| Fragmento propuesto |
======
29. ¿Cuál era la naturaleza de ese Reino de Dios cuya proximidad proclamaba Jesús, y para el cual comenzaba a reclutar una banda de hombres fieles, su banda? Ahí es, sobre todo, donde la lectura y la meditación del Antiguo Testamento iluminan el Nuevo. En realidad, no se puede comprender el uno fuera del otro. Toda la historia de Israel es el intento, con suerte diversa pero en una resolución constante, de establecer en tierra el Reino de Dios. No hay oración más absoluta y típicamente judía que la segunda petición del Padrenuestro: Adveniat Regnum tuum! ¡Venga a nosotros tu reino! Cuando la pronunciamos, quedamos profundamente incorporados a todo el pueblo cristiano, pasado, presente y futuro, pero también a todo el pueblo de Israel desde Abraham. "¡Dios! ¿A qué esperas? ¡Que llegue tu Reino, por fin...!"

Este Reino de Dios no estaba en el aire. Había habido conatos terrestres, comienzos de realización. Habían sido los grandes días de Israel, el Reino de David y de Salomón había sido verdaderamente el Reino de Dios, porque los reyes no habían sido más que los lugartenientes de Dios, y el gobierno del rey sólo era verdaderamente legítimo en la medida en que se ejercía en los límites y las directivas de la voluntad de Dios. Pero los reyes de Israel, incluso Salomón, muchas veces habían traicionado a Dios y a su misión, el Reino se había desgarrado, destruido, dispersado. Los judíos veían en la ruina y la humillación de su nación el efecto de un castigo divino merecido por sus pecados, pero, pese a todo, aun dentro de ese castigo, sentían sobre ellos la solicitud de Dios soberanamente fiel a sus promesas. Eran y seguían siendo para siempre el pueblo elegido, el pueblo seleccionado entre todos, al que Dios había dado su Palabra, y con el que había hecho una alianza indestructible. Esperaban de esa alianza divina la liberación de su pueblo, la restauración del Reino de Dios en que estarían en su casa.

Ellos esperaron esa liberación y esa restauración como la resistencia europea a los nazis esperaba el avance de las tropas rusas o el desembarco de las tropas aliadas en nuestras costas. Sabíamos que Inglaterra, y luego Rusia, y luego América, estaban en guerra con nuestros enemigos; la radio de Londres nos lo repetía todas las noches. Recuérdenlo los que vivieron esa época negra, y los que no la vivieron traten de imaginar esa mezcla explosiva de angustia y de esperanza que precedió a la liberación del país.
======
| Consigna de trabajo |
Por favor, reproduce literalmente la parte del texto sobre el Reino de Dios que empieza con "Ellos esperaron esa" y sigue hasta "liberación del país.".
======
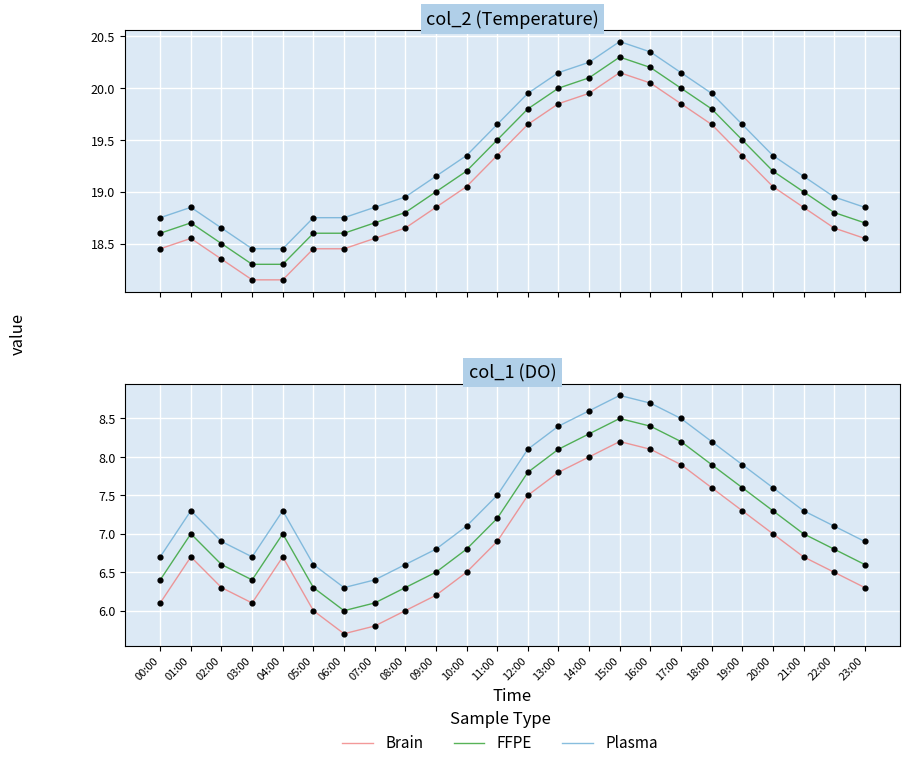

Which series contains the highest Y value?

Plasma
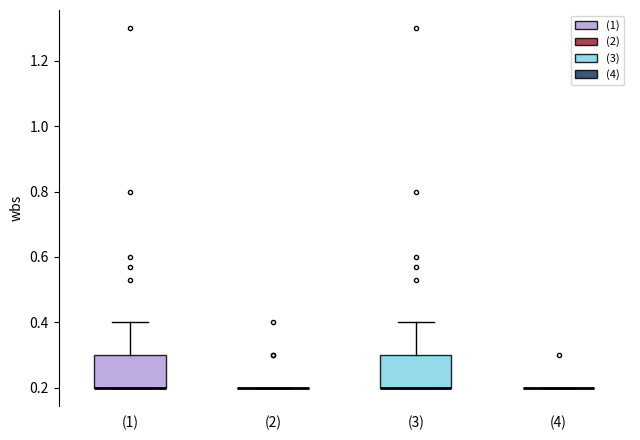

Reading left to right, transcribe this box plot: for each box, give where its median line is, the range the box spans, and where its two whiskers end, as read against the y-axis. The values are not printed on the chart, so give them approximately, as read against the axis.

(1): median 0.2 (drawn on the box's lower edge), box 0.2 to 0.3, whiskers 0.2 to 0.4
(2): box collapsed to a line at 0.2, whiskers 0.2 to 0.2
(3): median 0.2 (drawn on the box's lower edge), box 0.2 to 0.3, whiskers 0.2 to 0.4
(4): box collapsed to a line at 0.2, whiskers 0.2 to 0.2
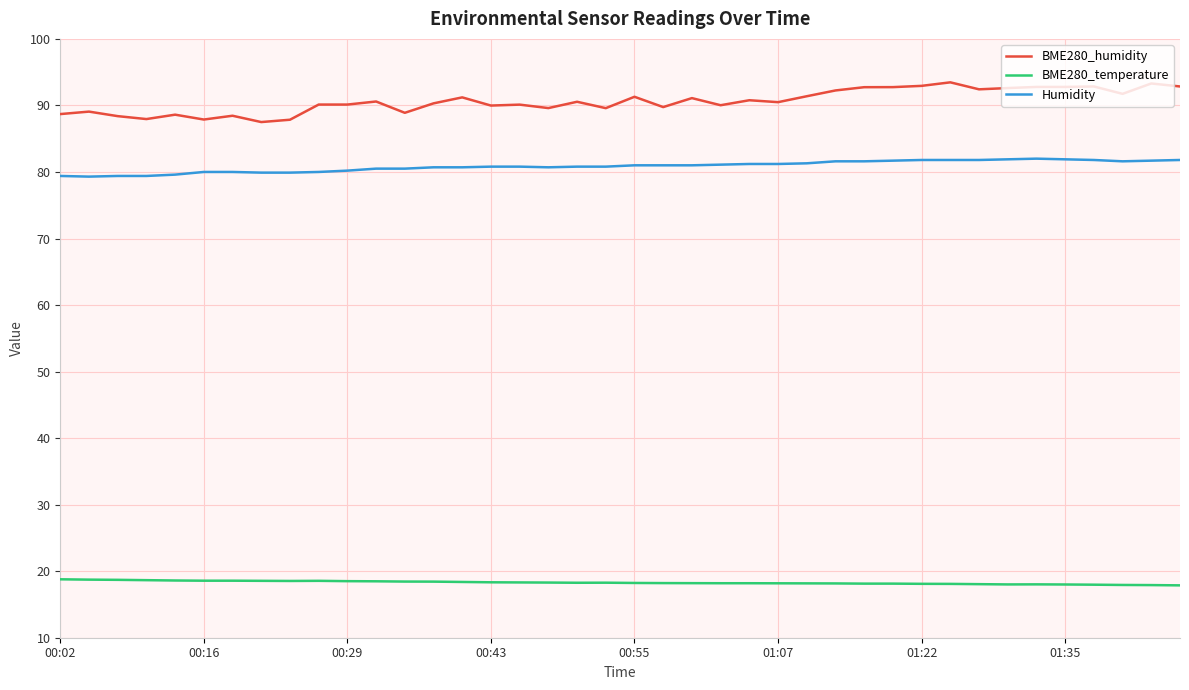

Which series has the widest spread of values?

BME280_humidity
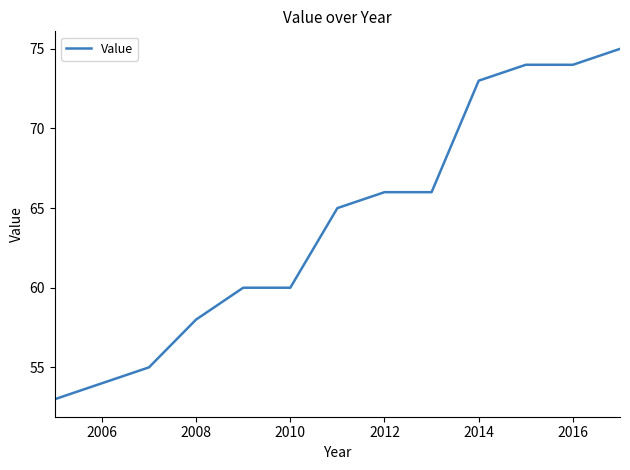

What is the difference between the maximum and minimum values?

22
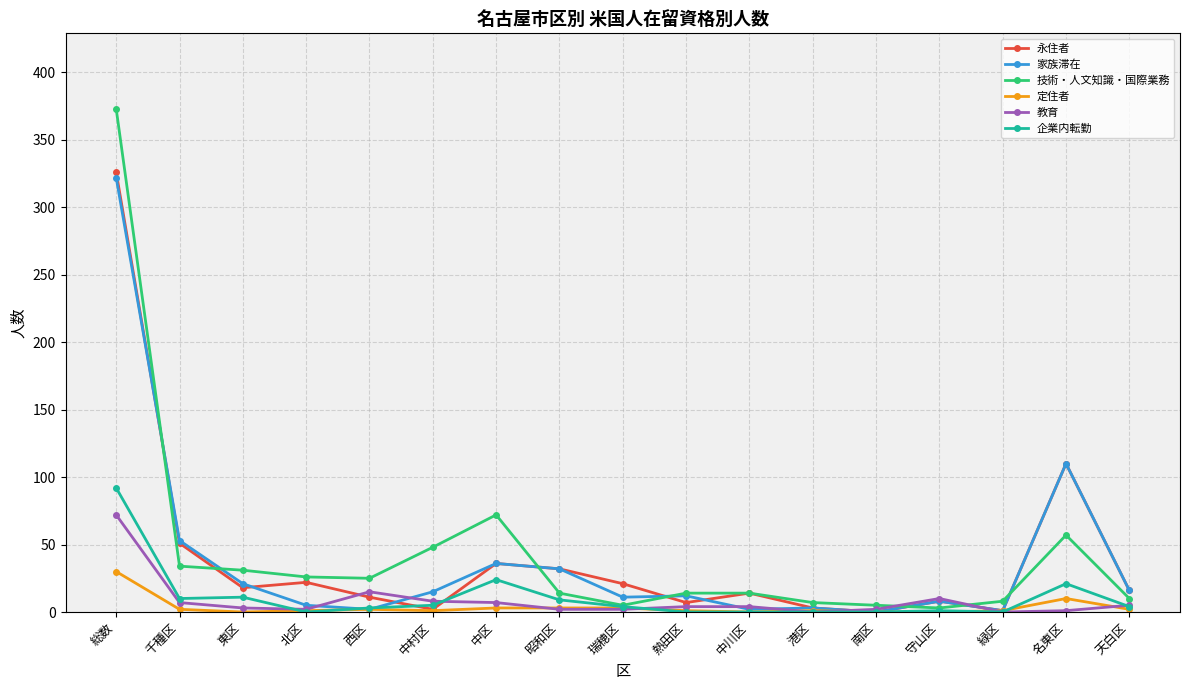

What is the value of the 家族滞在 point at the 1st from the left?

322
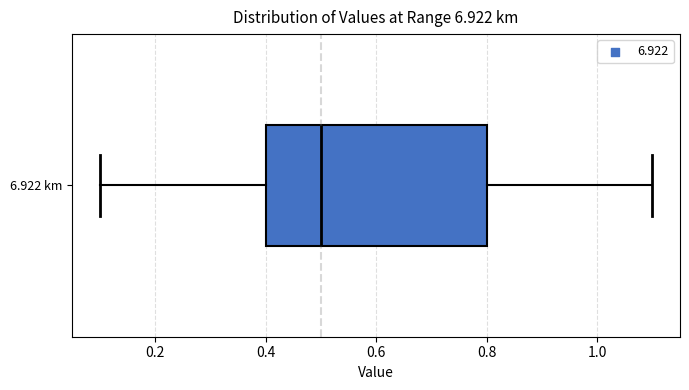

Read this box plot against the x-axis: the position of the median line, the range covered by the box, and the ends of both whiskers. The values are not printed on the chart, so give them approximately, as read against the axis.

median 0.5, box 0.4 to 0.8, whiskers 0.1 to 1.1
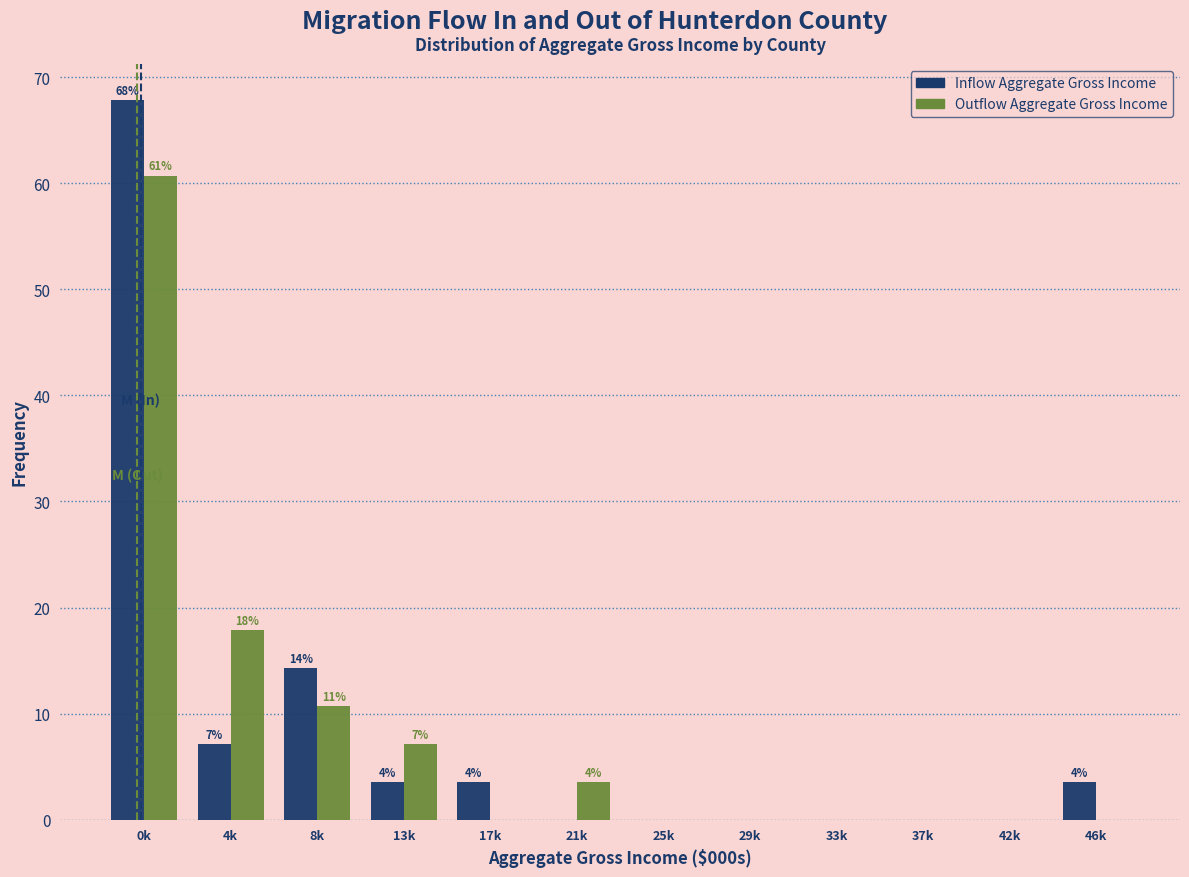

What is the maximum value shown in the chart?

67.9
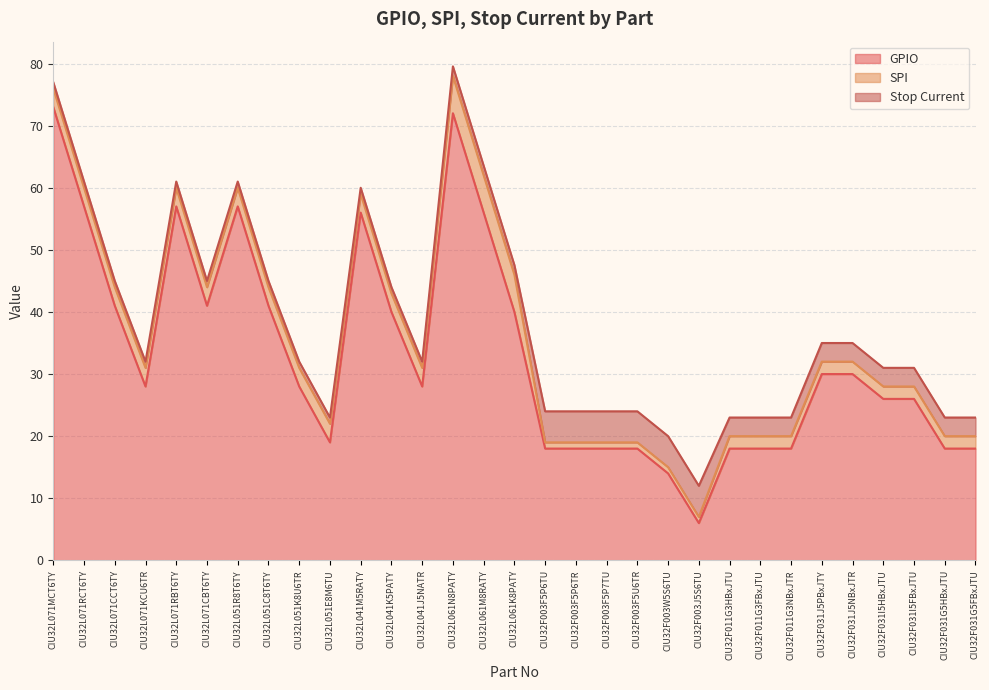

Reading left to right, what are all the values shown in this chart?

GPIO: 73.0	57.0	41.0	28.0	57.0	41.0	57.0	41.0	28.0	19.0	56.0	40.0	28.0	72.0	56.0	40.0	18.0	18.0	18.0	18.0	14.0	6.0	18.0	18.0	18.0	30.0	30.0	26.0	26.0	18.0	18.0
SPI: 3.0	3.0	3.0	3.0	3.0	3.0	3.0	3.0	3.0	3.0	3.0	3.0	3.0	6.0	6.0	6.0	1.0	1.0	1.0	1.0	1.0	1.0	2.0	2.0	2.0	2.0	2.0	2.0	2.0	2.0	2.0
Stop Current: 1.0	1.0	1.0	1.0	1.0	1.0	1.0	1.0	1.0	1.0	1.0	1.0	1.0	1.6	1.6	1.6	5.0	5.0	5.0	5.0	5.0	5.0	3.0	3.0	3.0	3.0	3.0	3.0	3.0	3.0	3.0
======
| Resultado del ejercicio |
Ellos esperaron esa liberación y esa restauración como la resistencia europea a los nazis esperaba el avance de las tropas rusas o el desembarco de las tropas aliadas en nuestras costas. Sabíamos que Inglaterra, y luego Rusia, y luego América, estaban en guerra con nuestros enemigos; la radio de Londres nos lo repetía todas las noches. Recuérdenlo los que vivieron esa época negra, y los que no la vivieron traten de imaginar esa mezcla explosiva de angustia y de esperanza que precedió a la liberación del país.